Waters was born in Canada and moved to Australia as an infant. Under the federal constitution, a dual citizen is ineligible to be elected to parliament.
"It is with great shock and sadness that I have discovered that I hold dual citizenship of Australia and Canada. As people would know after the recent departure of my dear friend and former colleague Scott Ludlam, section 44 of the Australian constitution means I cannot hold office in the federal Parliament," Waters said in a statement.
"However after Scott's shock discovery, I immediately sought legal advice, and was devastated to learn that because of 70 year old Canadian laws I had been a dual citizen from birth, and that Canadian law changed a week after I was born and required me to have actively renounced Canadian citizenship."
"It's with great sadness I've discovered I'm a dual citizen," she said at a press conference on Tuesday.

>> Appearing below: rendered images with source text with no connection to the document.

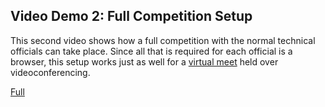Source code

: ## Video Demo 2: Full Competition Setup

This second video shows how a full competition with the normal technical officials can take place.  Since all that is required for each official is a browser, this setup works just as well for a [virtual meet](4100VirtualOverview) held over videoconferencing.

[Full](img/Tutorials/FullSetup.mp4 ':include width=100% controls')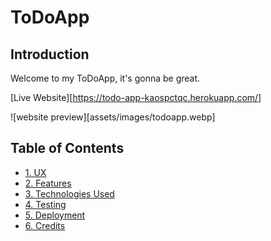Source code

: # ToDoApp

## Introduction

Welcome to my ToDoApp, it's gonna be great.

[Live Website][https://todo-app-kaospctqc.herokuapp.com/]

![website preview][assets/images/todoapp.webp]

## Table of Contents

-   [1. UX](#ux)
-   [2. Features](#features)
-   [3. Technologies Used](#technologies-used)
-   [4. Testing](#testing)
-   [5. Deployment](#deployment)
-   [6. Credits](#credits)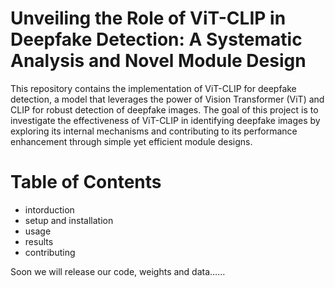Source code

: # Unveiling the Role of ViT-CLIP in Deepfake Detection: A Systematic Analysis and Novel Module Design

This repository contains the implementation of ViT-CLIP for deepfake detection, a model that leverages the power of Vision Transformer (ViT) and CLIP for robust detection of deepfake images. The goal of this project is to investigate the effectiveness of ViT-CLIP in identifying deepfake images by exploring its internal mechanisms and contributing to its performance enhancement through simple yet efficient module designs.

# Table of Contents
- intorduction
- setup and installation
- usage
- results
- contributing

Soon we will release our code, weights and data……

"It was my fault and my fault alone."
Waters, fighting back tears as she made the announcement, said she came to Australia at 11 months of age, and thought she was not a Canadian citizen.
"I've never been back. I thought I was naturalised as an Australian," she said.

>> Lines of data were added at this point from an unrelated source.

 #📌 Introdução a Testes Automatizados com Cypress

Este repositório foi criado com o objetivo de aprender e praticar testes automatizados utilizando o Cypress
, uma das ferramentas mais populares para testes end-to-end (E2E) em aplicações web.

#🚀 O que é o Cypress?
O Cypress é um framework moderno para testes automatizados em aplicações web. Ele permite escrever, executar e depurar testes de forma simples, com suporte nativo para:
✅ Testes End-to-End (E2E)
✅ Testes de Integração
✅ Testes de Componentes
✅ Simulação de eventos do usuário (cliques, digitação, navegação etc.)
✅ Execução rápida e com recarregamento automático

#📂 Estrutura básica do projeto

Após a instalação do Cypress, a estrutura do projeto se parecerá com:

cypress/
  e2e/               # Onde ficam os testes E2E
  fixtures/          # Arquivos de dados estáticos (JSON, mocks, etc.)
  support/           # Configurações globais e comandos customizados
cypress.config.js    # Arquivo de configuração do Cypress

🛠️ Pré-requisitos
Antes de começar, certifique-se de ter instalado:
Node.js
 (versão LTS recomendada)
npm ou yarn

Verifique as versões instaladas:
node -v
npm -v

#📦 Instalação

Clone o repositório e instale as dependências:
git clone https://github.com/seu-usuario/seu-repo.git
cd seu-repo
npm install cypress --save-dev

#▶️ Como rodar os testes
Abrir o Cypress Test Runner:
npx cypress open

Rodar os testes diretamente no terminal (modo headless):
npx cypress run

On Tuesday, her office advised that she would make "an important announcement" at 1.30pm, using exactly the same phrasing that fellow Greens senator Scott Ludlam used ahead of his press conference last week where he announced that he was actually a dual citizen of both Australia and New Zealand, and therefore ineligible to sit in parliament.
It means the Greens have now lost both their co-deputy leaders, Waters and Ludlam, in the space of four days.
Party leader Richard Di Natale was the first to pay tribute to Waters, saying he was "gutted".
"It is unprecedented to have the resignation of two such outstanding people from this parliament, two leaders of such integrity, such honesty, two people who have done the Greens and indeed this nation proud," he said at a press conference.
"This was an innocent mistake. Larissa acted quickly as soon as he knew about it and she has paid a high price for this. She has had to lose a job that she deeply loves because she is so committed to the things that we are all committed to."
Waters also spoke to 'The Project' on Tuesday night to explain her confusion and refute any loyalty to Canada.
"I left Canada as a baby. I was 11 months old when I came to Australia and I thought I was always Australian and thought when I turned 21 I would be able the opt to have duel citizenship," she said.
"It turns out how wrong I was and in fact the law had changed in Canada a week after I was born and I was supposed to have been renounced. I was apparently Canadian all my life without ever being back.
"When you leave a country at a very young age and you don't have any ongoing allegiance to it, it sort of breaks your heart that you can't do your job as an Australian senator because you apparently have got this allegiance to another country. I thought I was just an Australian citizen and I have never shown any interest in Canada."
In the wake of Ludlam and Waters resigning, Di Natale said the party would conduct a thorough review of internal processes.
"I won't sugar coat it, we need to make sure that our internal party processes are up to the challenge," he said.
"We have to improve our governance. We have to strengthen our internal processes and we have to make sure that this doesn't happen again."
It is unclear exactly who will replace Waters, and also Ludlam, but it is likely that the next person on the Greens ticket at the 2016 election in Queensland and Western Australia respectively will take their place in the Senate. In Waters' case, this would be Andrew Bartlett, a former senator with the Australian Democrats who left the Senate in 2008.